Совершенно естественно, что проект, вышедший из такой среды, отличался крайним аристократизмом: «народная веча» мамоновской конституции должна была состоять из двух палат – «палаты вельмож» из 221 наследственного члена, «владеющих уделами неприкосновенными в тех областях, от коих они наследственными представителями и депутатами», и 442 «простых дворян, не наследственных», но выбранных от одного дворянства («шляхетства», как с выразительным архаизмом говорит проект), и «палаты мещан» из депутатов от городов, причем избирателями могли быть не только купцы, но также «мастеровые и поселяне». Последняя палата должна была отличаться особенным многолюдством – в ней могло быть до 3 тысячи членов.
Взаимоотношения палат и их прав проект детально не выясняет, но что первая должна была иметь перевес, видно уже из того, что два «имперских посадника», из которых один командовал войсками, а другой стоял во главе гражданской администрации, выбирались из числа членов верхней палаты, притом наиболее аристократической ее части – из числа «вельмож».
О том, что императора не будет, Мамонов прямо не говорит.
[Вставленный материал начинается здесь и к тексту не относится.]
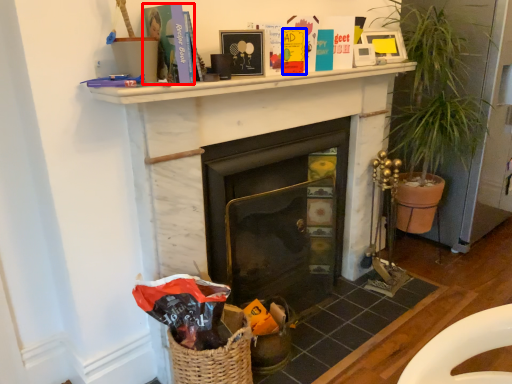
Question: Which point is further to the camera, paperback book (highlighted by a red box) or paperback book (highlighted by a blue box)?

Choices:
 (A) paperback book
 (B) paperback book

Answer: (B)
Но ему, во – первых, и места нет в схеме, а затем, из сопутствующих замечаний автора видно, что монархическому принципу он решительно не сочувствовал. «Конституция гишпанских кортесов, – говорит он по поводу испанской конституции 1812 года, – весьма мудро писана, – но не вся годится для нас» именно потому, что в ней сохранена королевская власть. «Щадить тиранов (les Т, как осторожно обозначает Мамонов, для вящей предосторожности всю фразу составивший по – французски), это значит – готовить, ковать для себя оковы более тяжкие, нежели те, которые хотят сбросить. Что же кортесы? Разосланы, распытаны, к смерти приговариваемы, и кем же? скотиной, которому они сохранили корону…» Этот энергичны конец написан уже опять по – русски.
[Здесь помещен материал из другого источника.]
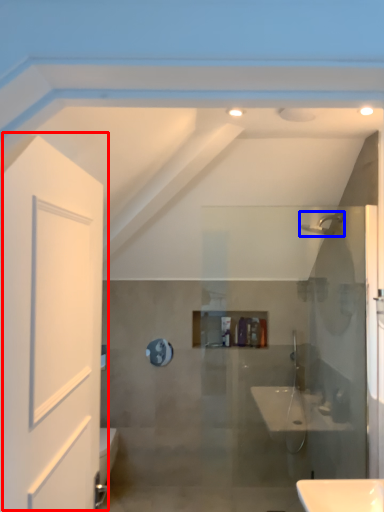
Question: Which object appears closest to the camera in this image, door (highlighted by a red box) or shower (highlighted by a blue box)?

Choices:
 (A) door
 (B) shower

Answer: (A)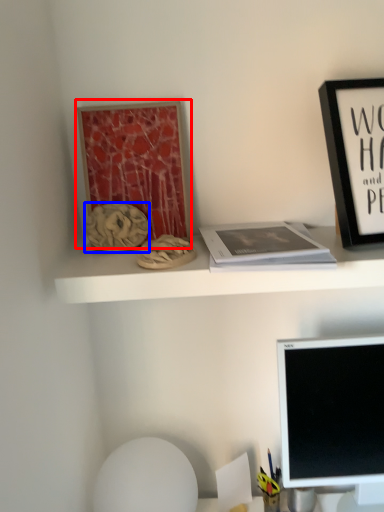
Question: Which of the following is the closest to the observer, bulletin board (highlighted by a red box) or art (highlighted by a blue box)?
Орден Русских рыцарей ничего не сделал и, по – видимому, даже не собирался делать, в нем только разговаривали, писали проекты, и его идеалом было написать такую книгу, которая сразу завоевала бы умы всех в пользу «преподаваемого в ордене учения». По теперешнему говоря, это была чисто пропагандистская организация, притом, в силу особенностей «учения», ограничивавшая свою пропаганду очень тесным кругом. И тем не менее идейное влияние его на последующие «тайные общества» было гораздо сильнее, нежели кажется с первого взгляда. Республиканизм как раз был тем новым, что внесли декабристы в общественное движение начала XIX века, наличность же в этом движении, вплоть до декабристов, сильной аристократической струи теперь не отрицают даже исследователи, всегда относившиеся очень враждебно к «классовой точке зрения».
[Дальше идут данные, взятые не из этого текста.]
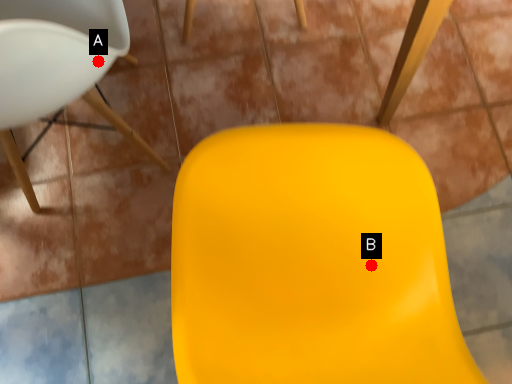
Question: Two points are circled on the image, labeled by A and B beside each circle. Which point is further to the camera?

Choices:
 (A) A is further
 (B) B is further

Answer: (B)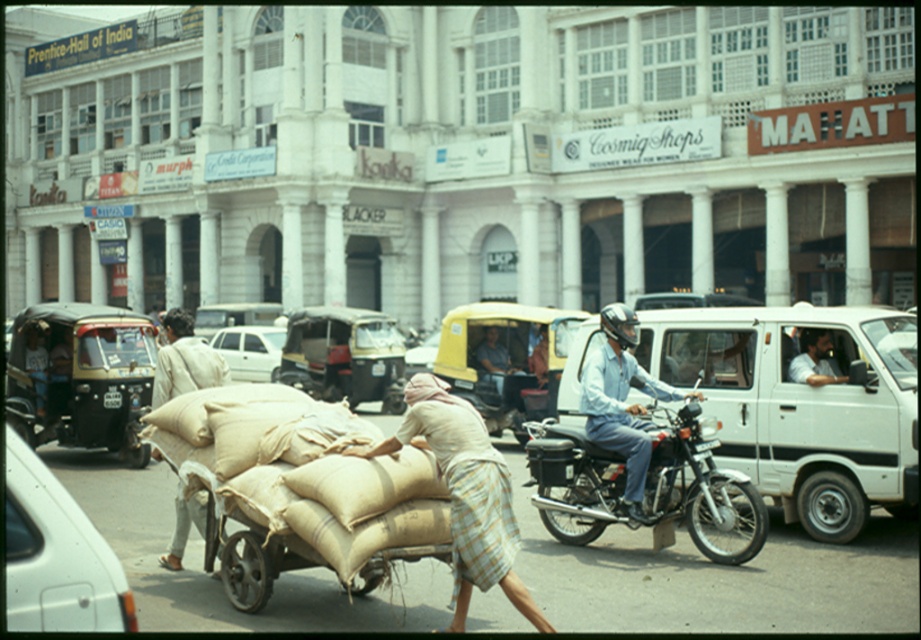
Question: Which object is the farthest from the white matte car at center?

Choices:
 (A) shiny black motorcycle at center
 (B) brown woven cart at center

Answer: (B)

Question: Is white matte van at center-right to the right of light blue denim shirt at center from the viewer's perspective?

Choices:
 (A) yes
 (B) no

Answer: (A)

Question: Can you confirm if white matte van at center-right is positioned to the left of white matte car at lower left?

Choices:
 (A) no
 (B) yes

Answer: (A)

Question: Observing the image, what is the correct spatial positioning of white matte van at center-right in reference to white matte car at center?

Choices:
 (A) left
 (B) right

Answer: (B)

Question: Which object is positioned farthest from the brown woven cart at center?

Choices:
 (A) metallic silver car at center
 (B) light blue denim shirt at center

Answer: (A)

Question: Estimate the real-world distances between objects in this image. Which object is farther from the light blue denim shirt at center?

Choices:
 (A) brown woven cart at center
 (B) white matte car at center

Answer: (B)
«Предположения о политических преобразованиях М. Ф. Орлова и М. А. Дмитриева – Мамонова, – говорит В. Семевский, – отличающиеся при всем политическом радикализме Мамонова аристократическим характером, примыкают к целому ряду других предположений, в которых, в той или иной форме, возлагают надежды на аристократию как на охранительницу политической свободы, таковы: записка Сперанского в 1802 году, беседа гр. П. А. Строганова с гр. С. Р. Воронцовым в 1802 году, проект гр. Мордвинова. Даже Н. И. Тургенев предлагал учреждение пэров, сначала в смысле исключительного совещательного учреждения, из богатых помещиков, освободивших крестьян. Приняв во внимание все это течение, станет понятнее и высокий ценз, установленный для участия в прямых выборах в нижнюю палату веча, и еще более высокий пассивный ценз для избрания в верхнюю его палату в проекте конституции Н. М. Муравьева, и аристократическая тенденция в конституционном проекте декабриста Батенькова».